In the prior example, no API calls are made until the commit() method is invoked.

Task Tags

Retrieve Task Tags

The code snippet below demonstrates how to retrieve the tags from a Task. This example assumes there is a Task with an ID of 123456 in the target owner. To test this code snippet, change the task_id variable to the ID of a task in your owner.

# replace the line below with the standard, TC script heading described here:
# https://docs.threatconnect.com/en/latest/python/quick_start.html#standard-script-heading
...

tc = ThreatConnect(api_access_id, api_secret_key, api_default_org, api_base_url)

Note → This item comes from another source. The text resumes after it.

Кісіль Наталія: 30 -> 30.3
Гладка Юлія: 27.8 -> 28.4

# define the ID of the task we would like to retrieve
task_id = 123456

# create a tasks object
tasks = tc.tasks()

# set a filter to retrieve the task with the id: 123456
filter1 = tasks.add_filter()
filter1.add_id(task_id)

try:
    # retrieve the Tasks
    tasks.retrieve()
except RuntimeError as e:
    print('Error: {0}'.format(e))
    sys.exit(1)

# iterate through the Tasks
for task in tasks:
    print(task.name)

    # load the task's tags
    task.load_tags()

    # print details about each tag on the task
    for tag in task.tags:
        print(tag.name)
        print(tag.weblink)
        print('')

Create Task Tags

The code snippet below demonstrates how to add a tag to a Task. This example assumes there is a Task with an ID of 123456 in the target owner. To test this code snippet, change the task_id variable to the ID of a task in your owner.

# replace the line below with the standard, TC script heading described here:
# https://docs.threatconnect.com/en/latest/python/quick_start.html#standard-script-heading
...

tc = ThreatConnect(api_access_id, api_secret_key, api_default_org, api_base_url)

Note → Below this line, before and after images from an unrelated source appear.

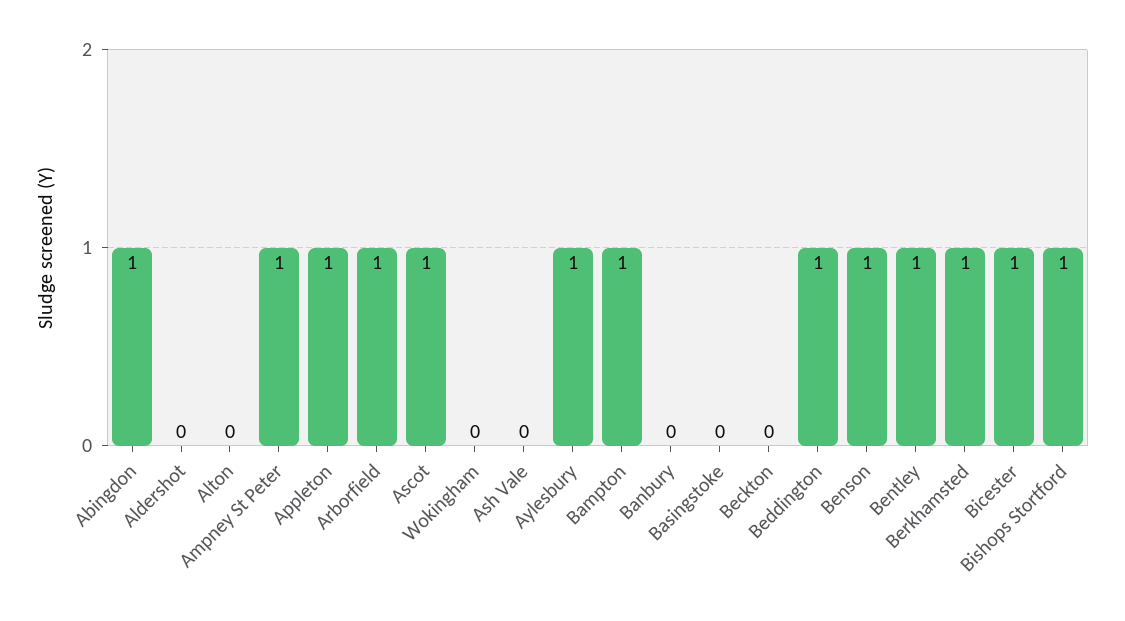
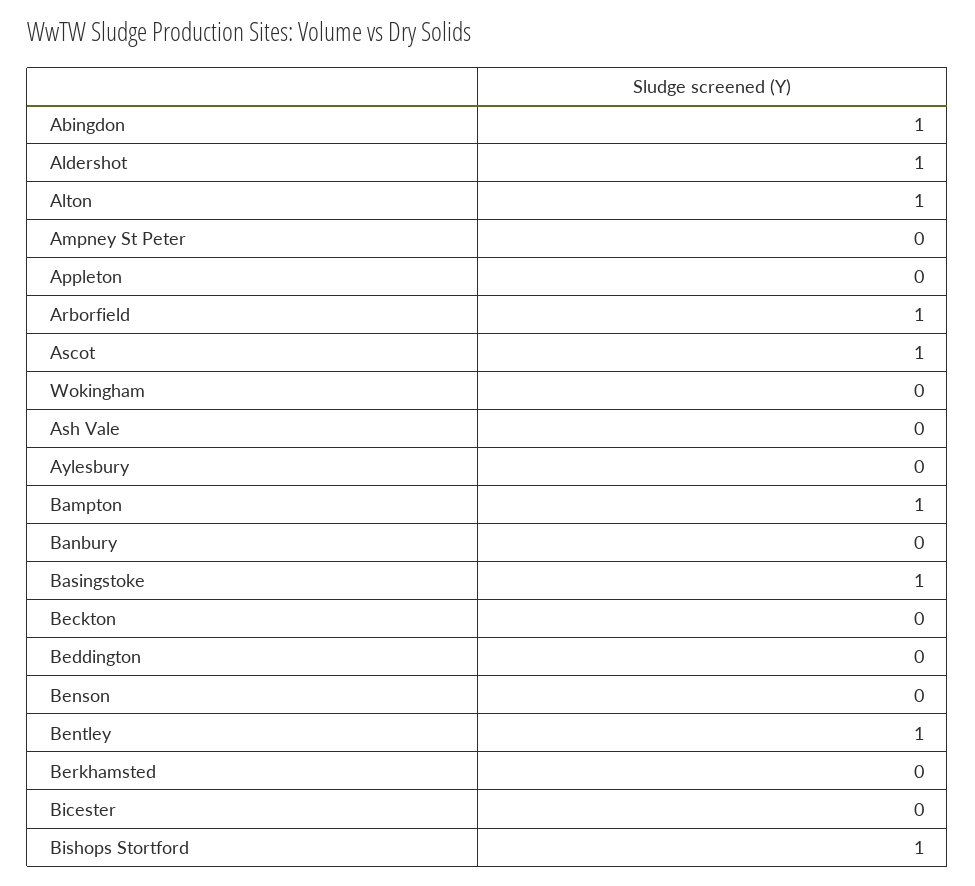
Aldershot: 0 -> 1
Alton: 0 -> 1
Ampney St Peter: 1 -> 0
Appleton: 1 -> 0
Aylesbury: 1 -> 0
Basingstoke: 0 -> 1
Beddington: 1 -> 0
Benson: 1 -> 0
Berkhamsted: 1 -> 0
Bicester: 1 -> 0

# define the ID of the task we would like to retrieve
task_id = 123456

# create a tasks object
tasks = tc.tasks()

# set a filter to retrieve the task with the id: 123456
filter1 = tasks.add_filter()
filter1.add_id(task_id)

try:
    # retrieve the Tasks
    tasks.retrieve()
except RuntimeError as e:
    print('Error: {0}'.format(e))
    sys.exit(1)

# iterate through the Tasks
for task in tasks:
    print(task.name)

    # add the 'Test' tag to the task
    task.add_tag('Test')

    # commit the task with the new tag to ThreatConnect
    task.commit()

Note

In the prior example, no API calls are made until the commit() method is invoked.

Delete Task Tags

The code snippet below demonstrates how to delete a tag from a Task. This example assumes there is a Task with an ID of 123456 in the target owner. To test this code snippet, change the task_id variable to the ID of a task in your owner.

# replace the line below with the standard, TC script heading described here:
# https://docs.threatconnect.com/en/latest/python/quick_start.html#standard-script-heading
...

tc = ThreatConnect(api_access_id, api_secret_key, api_default_org, api_base_url)

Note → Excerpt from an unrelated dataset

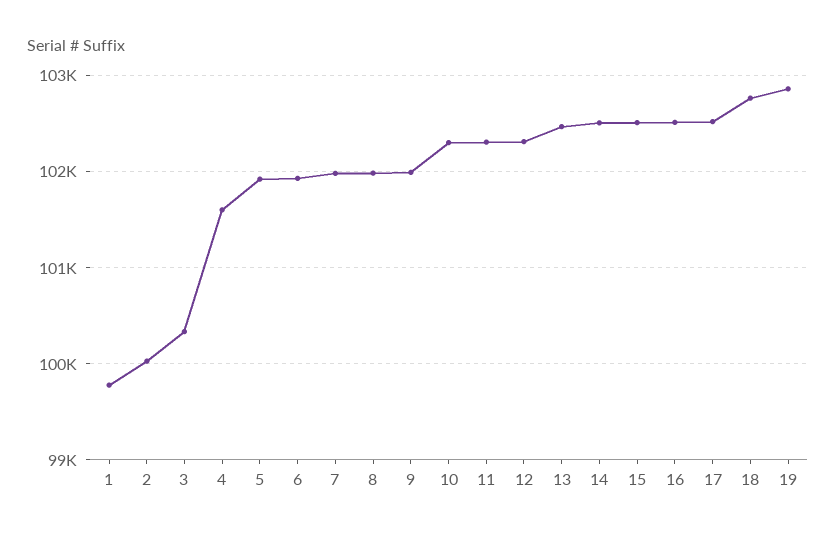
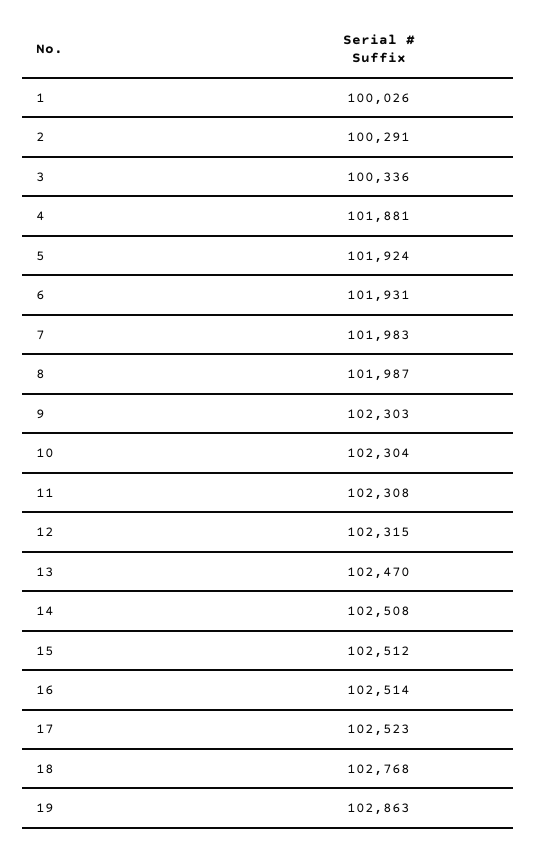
1: 99800 -> 100026
2: 100000 -> 100291
4: 101600 -> 101881
9: 102000 -> 102303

# define the ID of the task we would like to retrieve
task_id = 123456

# create a tasks object
tasks = tc.tasks()

# set a filter to retrieve the task with the id: 123456
filter1 = tasks.add_filter()
filter1.add_id(task_id)

try:
    # retrieve the Tasks
    tasks.retrieve()
except RuntimeError as e:
    print('Error: {0}'.format(e))
    sys.exit(1)

# iterate through the Tasks
for task in tasks:
    print(task.name)

    # remove the 'Test' tag from the task
    task.delete_tag('Test')

    # commit the task with the removed tag to ThreatConnect
    task.commit()

Note

In the prior example, no API calls are made until the commit() method is invoked.